Или мы выделили из гейзера бактерию, живущую в 70-градусной воде. И оказалось, что некоторые ее жизненно важные ферменты в пробирке денатурируют еще на подступах к 60 градусам. В то, что крохотная клеточка способна каким-то образом охлаждать себя, поверить трудно. Как же тогда она там живет?

И так – на каждом шагу. Какой бы областью биологии мы ни занялись, мы то и дело наталкиваемся на вопрос: насколько то, что мы изучаем, эквивалентно тому, что мы хотим изучать? Набор факторов, от которых зависит это соответствие, в каждом случае свой, но сама проблема универсальна. Ее можно назвать «проблемой естественности».

Заметим, что хотя слово «естественный» широко употребляется и в других областях знания и даже входит в состав важных терминов («естественные языки» в лингвистике, «естественные монополии» в экономике, «естественный прирост населения» в демографии, «естественные обнажения» в геологии и т. д.), нигде за этим термином не стоит неотвязная проблема соответствия изучаемого естественному. Невозможно представить себе, скажем, что, вскрыв экскаватором склон, мы увидим совсем не те геологические структуры, которые обнаружились бы при естественном обнажении – оползне. Естественность как проблема присутствует разве что в исторической и культурной антропологии, где часто бывает важно определить, что в изучаемом явлении определяется биологическими особенностями той или иной группы людей (например, полом или расой), а что имеет чисто культурную природу. Но уже по самой такой постановке вопроса видно: категория «естественного» тут целиком взята из биологии. То есть в известном смысле противопоставление «природа – культура» в антропологии – это частный случай проблемы биологической естественности.

В наши задачи, разумеется, не входит всесторонний анализ этой глубокой философской проблемы. Для нас сейчас важно лишь то, что при изучении поведения она встает, как говорится, в полный рост[105]. (В главе 8 мы немного затронем этот вопрос в связи с одной частной, но очень интригующей проблемой поведения.) Между тем в бихевиоризме проблема естественности не только не нашла никакого удовлетворительного решения, но фактически так и не была осознана и сформулирована до самого конца этого направления[106].

Но главным камнем преткновения для бихевиоризма стало даже не это. Взглянем повнимательнее на позитивную часть манифеста Уотсона в самой умеренной и потому приемлемой для всех редакции. Итак, единственная несомненная реальность – это поведение.

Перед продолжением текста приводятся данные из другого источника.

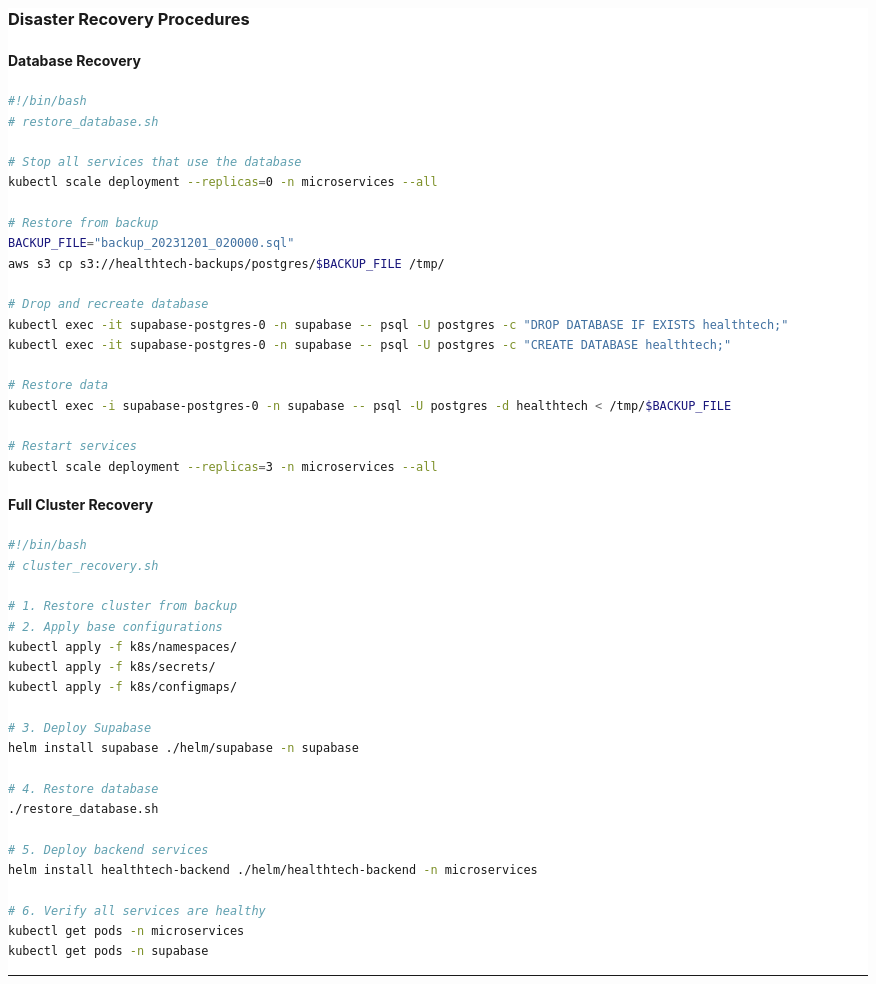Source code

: 
### **Disaster Recovery Procedures**

#### **Database Recovery**
```bash
#!/bin/bash
# restore_database.sh

# Stop all services that use the database
kubectl scale deployment --replicas=0 -n microservices --all

# Restore from backup
BACKUP_FILE="backup_20231201_020000.sql"
aws s3 cp s3://healthtech-backups/postgres/$BACKUP_FILE /tmp/

# Drop and recreate database
kubectl exec -it supabase-postgres-0 -n supabase -- psql -U postgres -c "DROP DATABASE IF EXISTS healthtech;"
kubectl exec -it supabase-postgres-0 -n supabase -- psql -U postgres -c "CREATE DATABASE healthtech;"

# Restore data
kubectl exec -i supabase-postgres-0 -n supabase -- psql -U postgres -d healthtech < /tmp/$BACKUP_FILE

# Restart services
kubectl scale deployment --replicas=3 -n microservices --all
```

#### **Full Cluster Recovery**
```bash
#!/bin/bash
# cluster_recovery.sh

# 1. Restore cluster from backup
# 2. Apply base configurations
kubectl apply -f k8s/namespaces/
kubectl apply -f k8s/secrets/
kubectl apply -f k8s/configmaps/

# 3. Deploy Supabase
helm install supabase ./helm/supabase -n supabase

# 4. Restore database
./restore_database.sh

# 5. Deploy backend services
helm install healthtech-backend ./helm/healthtech-backend -n microservices

# 6. Verify all services are healthy
kubectl get pods -n microservices
kubectl get pods -n supabase
```

---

Мы можем наблюдать его, но о том, что происходит внутри обладающего им организма, мы можем только гадать – научных методов выяснить это у нас нет. Что нам остается? Применить метод «черного ящика»: подвергая исследуемый объект-организм различным воздействиям и регистрируя его ответные реакции, попытаться найти некие закономерности, связывающие одно с другим.

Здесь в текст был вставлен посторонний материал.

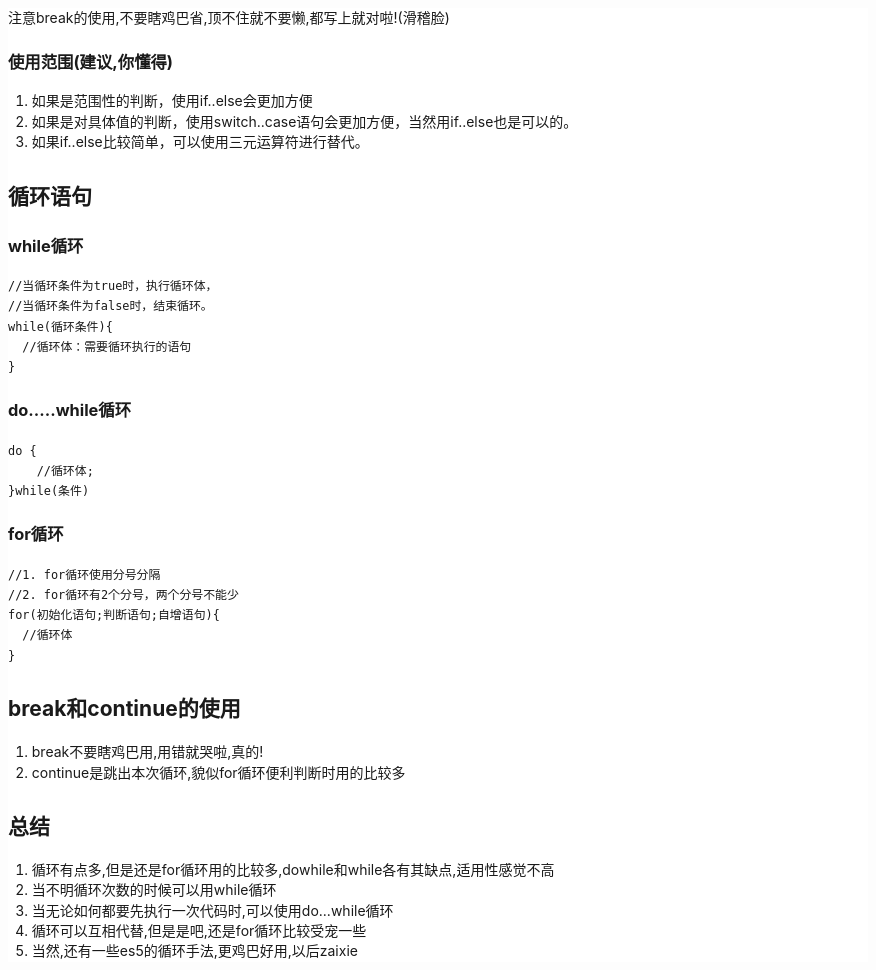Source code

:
 ```
```

注意break的使用,不要瞎鸡巴省,顶不住就不要懒,都写上就对啦!(滑稽脸)

### 使用范围(建议,你懂得)

1. 如果是范围性的判断，使用if..else会更加方便
2. 如果是对具体值的判断，使用switch..case语句会更加方便，当然用if..else也是可以的。
3. 如果if..else比较简单，可以使用三元运算符进行替代。

## 循环语句

### while循环

```
//当循环条件为true时，执行循环体，
//当循环条件为false时，结束循环。
while(循环条件){
  //循环体：需要循环执行的语句
}
```

### do.....while循环

```
do {
    //循环体;
}while(条件)
```

### for循环

```
//1. for循环使用分号分隔
//2. for循环有2个分号，两个分号不能少
for(初始化语句;判断语句;自增语句){
  //循环体
}
```

## break和continue的使用

1. break不要瞎鸡巴用,用错就哭啦,真的!
2. continue是跳出本次循环,貌似for循环便利判断时用的比较多

## 总结

1. 循环有点多,但是还是for循环用的比较多,dowhile和while各有其缺点,适用性感觉不高
2. 当不明循环次数的时候可以用while循环
3. 当无论如何都要先执行一次代码时,可以使用do...while循环
4. 循环可以互相代替,但是是吧,还是for循环比较受宠一些
5. 当然,还有一些es5的循环手法,更鸡巴好用,以后zaixie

Такой подход выглядит чрезвычайно привлекательным: он ясен, прост, логичен и не опирается, казалось бы, ни на какие неявные предположения. Однако, хотим мы того или нет, при таком подходе все поведение организма предстает как реакции на стимулы. Мало того что любому действию животного обязан предшествовать тот или иной стимул – именно в стимулах следует видеть причины совершаемых животным действий. (Где же еще их искать, если никакие внутренние факторы мы принципиально не рассматриваем, а отказываться от причинных объяснений не хотим?) Таким образом, поведению неизбежно приписывается сугубо пассивная, «отвечающая» природа. Живой организм, как мы помним, предстает подобием торгового автомата: бросили монетку-стимул – он срабатывает, не бросили – не срабатывает. Разные «монетки» могут вызывать разные ответы (помните древние советские автоматы с газировкой: копейка – вода с газом, трехкопеечная монета – еще и с сиропом?), но в любом случае это ответы на монетки. Никакого собственного поведения у автомата нет: если за неделю никто не бросит ни одной монетки, он так и простоит в невозмутимом ожидании.

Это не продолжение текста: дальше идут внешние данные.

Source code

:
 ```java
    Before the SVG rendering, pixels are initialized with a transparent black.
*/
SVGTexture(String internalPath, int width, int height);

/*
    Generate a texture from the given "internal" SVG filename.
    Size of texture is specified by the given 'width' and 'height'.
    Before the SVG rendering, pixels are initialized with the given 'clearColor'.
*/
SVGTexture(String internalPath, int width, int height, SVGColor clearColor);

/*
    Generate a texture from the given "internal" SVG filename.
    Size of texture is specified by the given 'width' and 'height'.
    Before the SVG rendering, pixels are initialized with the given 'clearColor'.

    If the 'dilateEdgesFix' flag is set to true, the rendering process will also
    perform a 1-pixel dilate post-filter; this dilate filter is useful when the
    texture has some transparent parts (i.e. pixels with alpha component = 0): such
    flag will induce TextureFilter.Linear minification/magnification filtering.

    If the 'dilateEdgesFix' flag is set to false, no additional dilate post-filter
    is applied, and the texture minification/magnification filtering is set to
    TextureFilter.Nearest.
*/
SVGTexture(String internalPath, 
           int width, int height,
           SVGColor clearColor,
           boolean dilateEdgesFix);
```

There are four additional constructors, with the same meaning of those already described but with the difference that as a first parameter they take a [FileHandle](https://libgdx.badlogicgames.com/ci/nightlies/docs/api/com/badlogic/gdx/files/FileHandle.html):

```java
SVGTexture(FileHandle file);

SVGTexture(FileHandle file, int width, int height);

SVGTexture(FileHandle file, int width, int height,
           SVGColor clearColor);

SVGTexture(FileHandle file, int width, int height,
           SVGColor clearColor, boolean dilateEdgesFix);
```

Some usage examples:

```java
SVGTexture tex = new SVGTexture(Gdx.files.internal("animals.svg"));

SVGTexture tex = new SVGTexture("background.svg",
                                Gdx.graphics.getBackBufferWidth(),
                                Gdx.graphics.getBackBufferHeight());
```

Уотсон прямо так и говорил: организм – это автомат, его поведение определяется воздействиями извне и ничем иным. Но даже если бы ни он, ни кто-либо еще из видных бихевиористов этого не сказал, бихевиоризм никак не мог бы избежать такого взгляда на природу поведения. Его исходные положения, его исследовательская программа не оставляли ему выбора.